Hi this is Ryotaro.
I want you to check my understanding for Java Agent.
When I stopped DT-Collector and DT-Server for maintenance the server, the Agent processes are stayed alive.
After maintenance, I started DT-Collector and DT-Server.
I checked the Agent Status then some of Agent status changed "cannot instrumentation".
■These Agent were restarted while DT-Collector and DT-Server stopped.
→When these Agent starts, they couldn't find the collector, so they couldn't open connection with collector.
■When DT-Collector start again, the Collector check Agents that connected before stopping.
→Most of Agents are using same PID (hadn't restarted), so these Agents are reconected by Collector,
but some of Agents had restarted, so the Agent couldn't find by Collector.
please check upper my understanding,
then I want ask somequestion.
"sotimeout" Option in Agent, is it only effect when the collector disconnect?
I mean the option doesn't work when the first time connection with collector?
if is there any other options about retly time for the first time connection with collector, Please let me know.

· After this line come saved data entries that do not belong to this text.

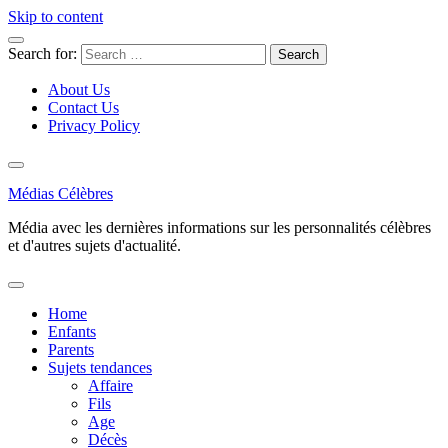
Skip to content
Search for:
About Us
Contact Us
Privacy Policy
Médias Célèbres
Média avec les dernières informations sur les personnalités célèbres
et d'autres sujets d'actualité.
Home
Enfants
Parents
Sujets tendances
Affaire
Fils
Age
Décès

Agents are not under our control, and the system should be work 24hour/365day basically. How can we operation, then resolve the situation?
I want to reconnect without Agent reboot even when the PID of Agent changed.
Solved! Go to Solution.
If a Collector fails due to hardware or software failure, the Agents buffer data from a couple of seconds to up to a minute, depending on load. As a result, no data is lost if the Collector is started again within this time.
You should use more than one Collector for Agents of the same type (Agent Group / tier) and configure Collector groups in a production environment.
If the Collector comes up within a minute again, the Agents will automatically reconnect to the Collector and the latter to the Server.
If not, the Agents can fail over to a different Collector in the Collector group.
Check the following link for the Highly Available Installation options.
Thank you Babar.
However, We already have planned the structure.
so we cannot add more collector.
Could we change the any options to collector or agent for prevention the status of "cannot instrumentation" ?
I saw the documents and, looks like ctimeout option for Agent can be resolve this problem,
but I'm not sure how to use this option. could you tell me about the options?
You can extend the timeout after adding the 'wait=60' in the end of the argument but this practice usually use when there is a noticeable latency on the network or a firewall involved in between agents and collectors but this can also impact on the loading of your application.
as Babar said, it is not recommended to set the Agent wait time to a high value, as the Agent will block the startup of the application until it can connect to a Collector and start instrumentation.
if you need to restart applications during long Collector maintenance windows it would be highly recommended (as Babar also already said) to use Collector Groups so that Agents can switch to another Collector which is available.
in future releases we will have Agents based on a new architecture (OneAgent) which will be capable of doing Agent-side instrumentation. this new architecture will then solve such "instrumentation disabled" scenarios for good.